Il pubblico ministero Maria Cristina Rota a Palazzo Chigi per interrogare il premier Conte il 12 giugno scorso (Ansa)

Era sufficiente chiudere i due comuni di Alzano e Nembro o la zona rossa andave estesa a tutti i 18 comuni della Valle dove abitano circa 97mila persone?

«Col senno di poi siano tutti capaci a dire che bisognava chiudere tutto. Noi dobbiamo collocarci all’epoca dei fatti e se prendiamo in esame il 3 marzo 2020, quando si discuteva se istituire o meno la zona rossa nella Val Seriana, il virus era già in circolazione in gran parte della Lombardia. Il 2 marzo a Bergamo città c’erano 33 casi accertati di contagio».

Però Vo’ Euganeo e Codogno furono chiusi il 23 febbraio. Perché questa differenza di trattamento?

«Vo’ fu isolata dal presidente del Veneto Luca Zaia d’intesa con il ministro Speranza; quanto a Codogno l’isolamento fu adottato d’intesa tra il presidente della Lombardia Fontana e il Ministro. Dovrebbe chiedere a loro perché nei confronti della Val Seriana non sia stata adottata la stessa procedura».

È riuscita a ricostruire l’interlocuzione tra Regione Lombardia e Governo in quei giorni drammatici?

«Abbiamo acquisito tutto e lo stiamo ancora analizzando».

Lei ha affermato che la responsabilità di isolare i comuni era del Governo. La Regione Lombardia non ha quindi alcuna responsabilità?
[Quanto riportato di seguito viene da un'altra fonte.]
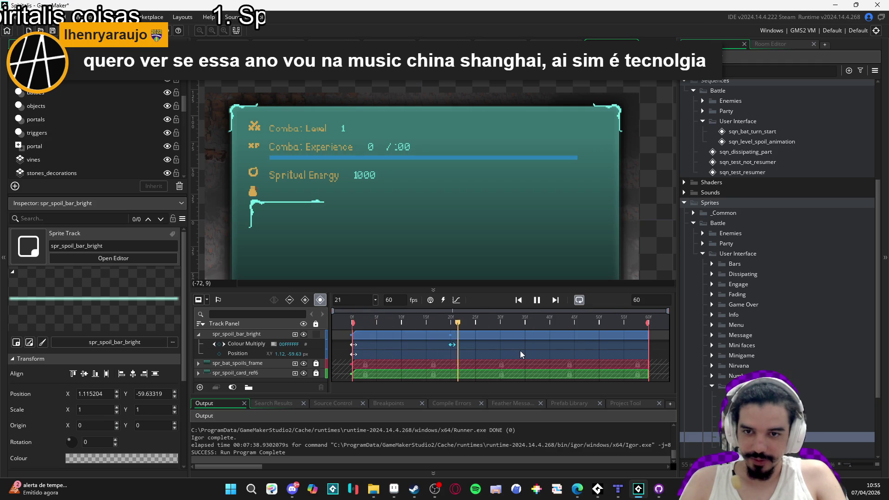
Stop the sequence playback and bring up spr_spoil_bar_bright in Aseprite
{"action": "key", "text": "space"}
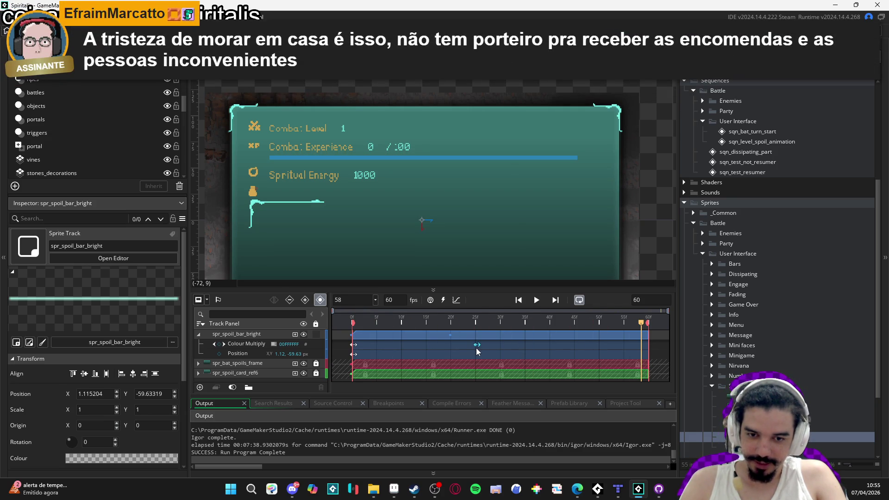
{"action": "key", "text": "space"}
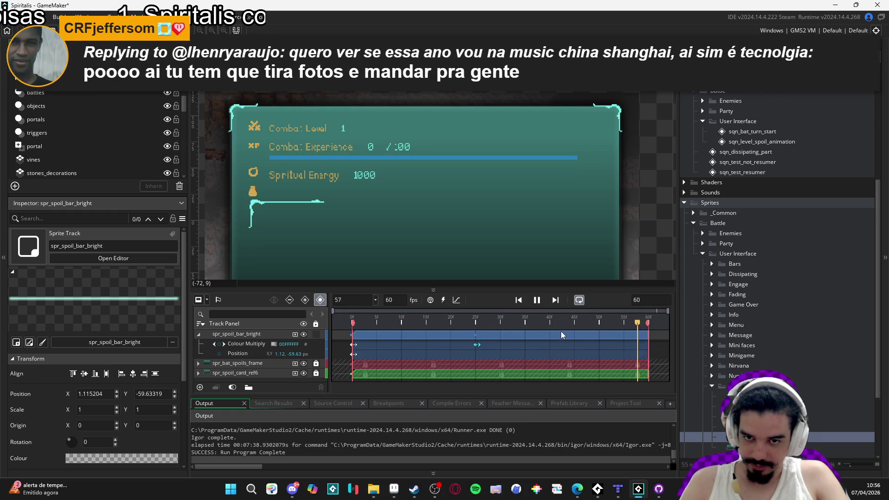
{"action": "left_click", "coordinate": [541, 300]}
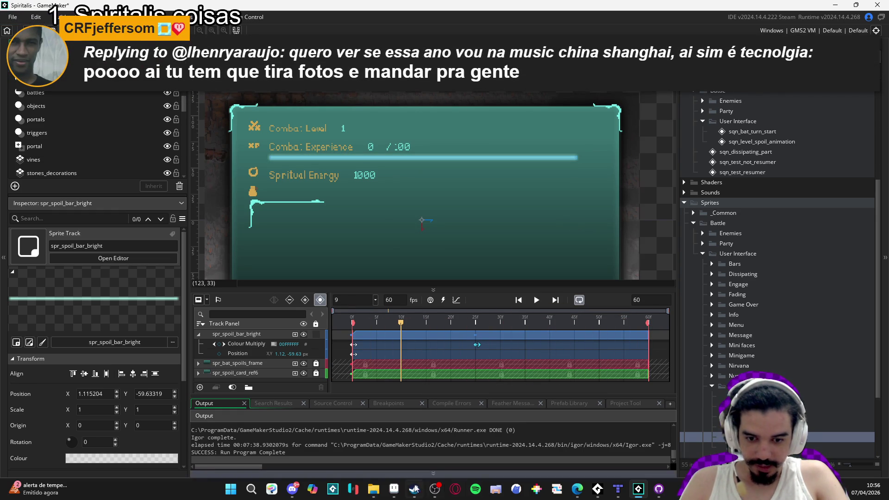
{"action": "left_click", "coordinate": [394, 489]}
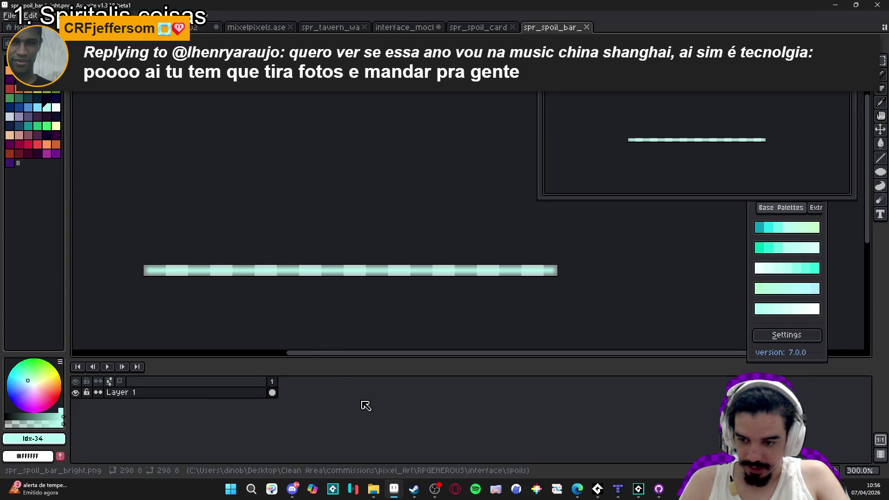
Select the entire bar sprite with Ctrl+A and return to GameMaker's sequence editor
{"action": "key", "text": "ctrl+a"}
«Questa dichiarazione risale al maggio scorso dopo aver ascoltato il governatore Fontana e l’allora assessore alla Salute Giulio Gallera i quali sostenevano che la decisione facesse capo al Governo. Ma ciò non toglie che la Regione avrebbe potuto adottare un provvedimento di chiusura, così come i sindaci dei comuni colpiti, come poi è accaduto e accade tuttora in altre zone d’Italia. È una scelta di natura politica».
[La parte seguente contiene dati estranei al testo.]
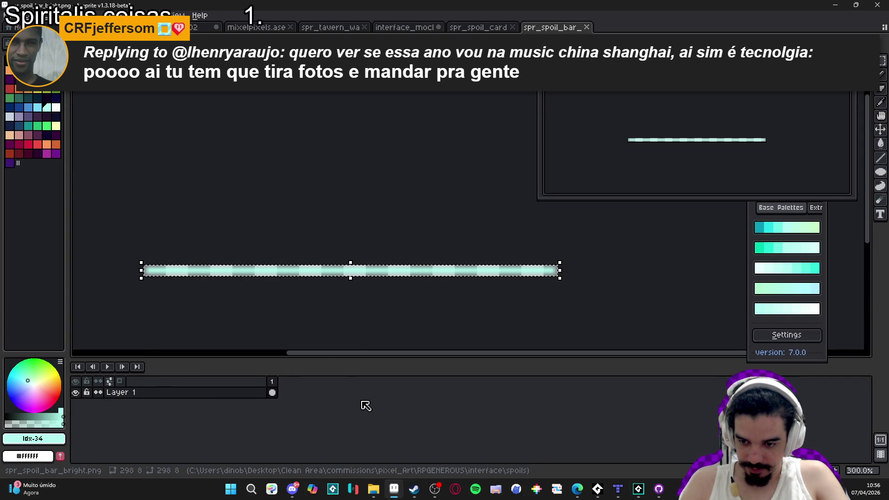
{"action": "key", "text": "alt+Tab"}
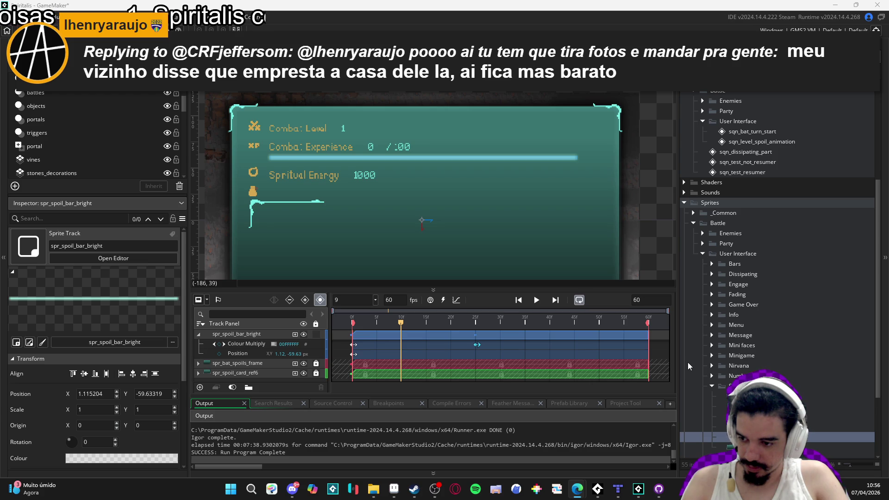
Play the sequence briefly, stop it at frame 21, and scroll the Asset Browser to Particles
{"action": "left_click", "coordinate": [536, 300]}
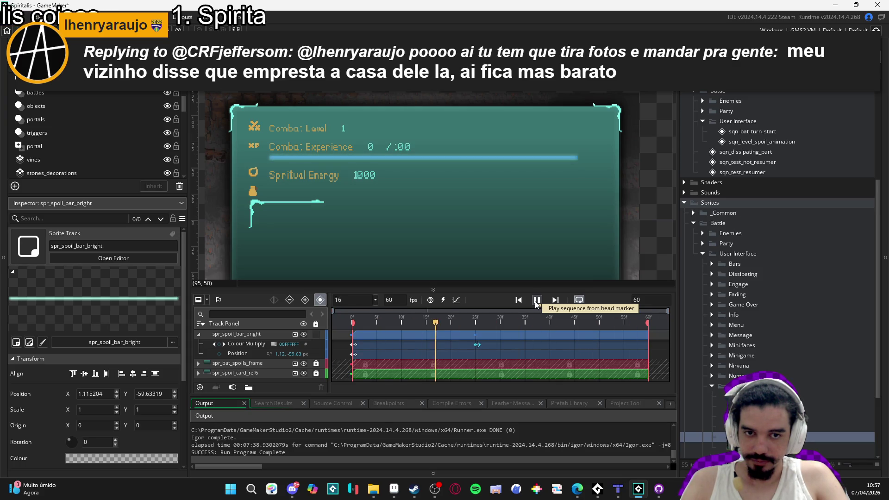
{"action": "left_click", "coordinate": [536, 301]}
L’assessore Gallera ha sostenuto che la Regione voleva la zona rossa. Risulta una richiesta esplicita e formale in tal senso arrivata dal Pirellone a Palazzo Chigi?

«No, non c’è nessuna richiesta formale scritta come non ci risulta nessuna richiesta da parte del Governo alla Lombardia per procedere alla chiusura».

Se fosse stata istituita la zona rossa in Val Seriana e nella Bergamasca l’Italia si sarebbe risparmiata il lockdown durissimo istituito il 9 marzo?

«Non lo può dire nessuno. Semmai, potremmo dire che la chiusura di Alzano e Nembro, se fatta in un certo momento, e l’attuazione rigorosa del piano pandemico avrebbe potuto ridurre il numero dei decessi».

Le risulta che Confindustria Bergamo abbia fatto pressioni per non istituire la zona rossa che avrebbe bloccato l’attività di centinaia d’imprese?

«Dall’indagine non risulta che si sia opposta alla chiusura né ci sono pressioni rivolte alla Regione o al Governo per non chiudere».